Social Security benefits are available for many people who have mental health conditions which limit their ability to hold a job. The National Alliance on Mental Illness estimates that about 35.2 percent of all recipients who receive Social Security Disability Insurance qualify for disability due to mental health conditions.
Social Security Income provides financial need to low-income disabled individuals, based on current income and assets. On the other hand, SSDI requires a disability and minimum past work requirements.
Meeting the criteria
To receive SSDI or SSI from the Social Security Administration, you have to meet the diagnostic criteria for disability, as defined by the SSA, not necessarily your physician. To qualify for SSDI, you also have to meet working requirements. In addition, mental health professionals may not review your application. In fact, the reviewers may not know anything about mental health conditions.

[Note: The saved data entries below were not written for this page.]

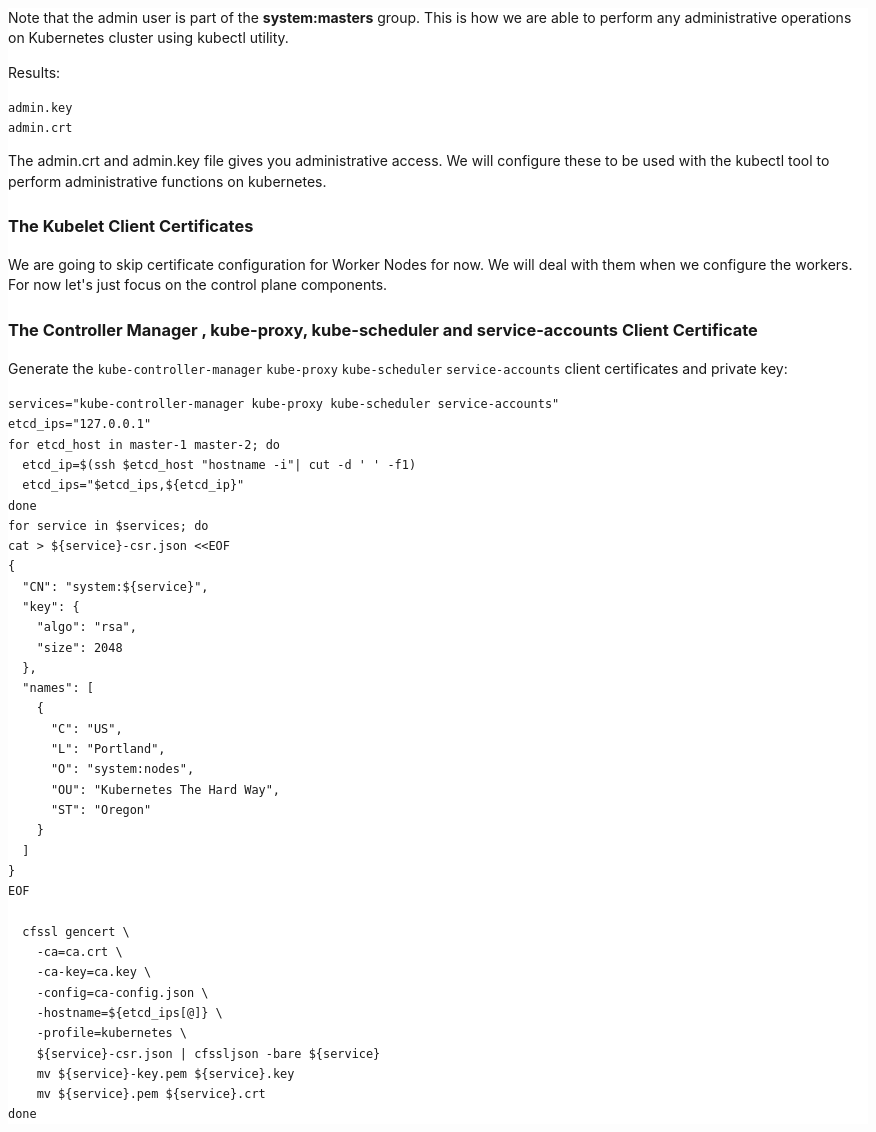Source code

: Note that the admin user is part of the **system:masters** group. This is how we are able to perform any administrative operations on Kubernetes cluster using kubectl utility.

Results:

```
admin.key
admin.crt
```

The admin.crt and admin.key file gives you administrative access. We will configure these to be used with the kubectl tool to perform administrative functions on kubernetes.

### The Kubelet Client Certificates

We are going to skip certificate configuration for Worker Nodes for now. We will deal with them when we configure the workers.
For now let's just focus on the control plane components.

### The Controller Manager , kube-proxy, kube-scheduler and service-accounts Client Certificate

Generate the `kube-controller-manager` `kube-proxy` `kube-scheduler` `service-accounts` client certificates and private key:

```
services="kube-controller-manager kube-proxy kube-scheduler service-accounts"
etcd_ips="127.0.0.1"
for etcd_host in master-1 master-2; do
  etcd_ip=$(ssh $etcd_host "hostname -i"| cut -d ' ' -f1)
  etcd_ips="$etcd_ips,${etcd_ip}"
done
for service in $services; do
cat > ${service}-csr.json <<EOF
{
  "CN": "system:${service}",
  "key": {
    "algo": "rsa",
    "size": 2048
  },
  "names": [
    {
      "C": "US",
      "L": "Portland",
      "O": "system:nodes",
      "OU": "Kubernetes The Hard Way",
      "ST": "Oregon"
    }
  ]
}
EOF

  cfssl gencert \
    -ca=ca.crt \
    -ca-key=ca.key \
    -config=ca-config.json \
    -hostname=${etcd_ips[@]} \
    -profile=kubernetes \
    ${service}-csr.json | cfssljson -bare ${service}
    mv ${service}-key.pem ${service}.key
    mv ${service}.pem ${service}.crt
done
```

NAMI recommends including as much evidence as possible in your claim. You may want to review the SSA criteria before submitting your claim, to ensure you have met the standards to make your claim more probable to pass.
Dealing with a denial
However, many SSDI and SSI claims are denied. Instead of refiling, the claim will need to be appealed before the SSA grants approval.
An attorney can help you navigate both the application and appeals procedure. Sometimes, claims are denied due to simple mistakes made by someone who has never filled out this type of paperwork. The SSA may explain why it denied the claim in the letter it sends, but more often, the person who was denied will have to follow up themselves to learn why the SSA did not approve the claim.
The appeals process can be stressful and frustrating. Having a disability lawyer on your side can help you have confidence in going forward. You may need to track down medical records and other documentation that proves your disability exists. Your lawyer can be an asset in helping you understand everything you require.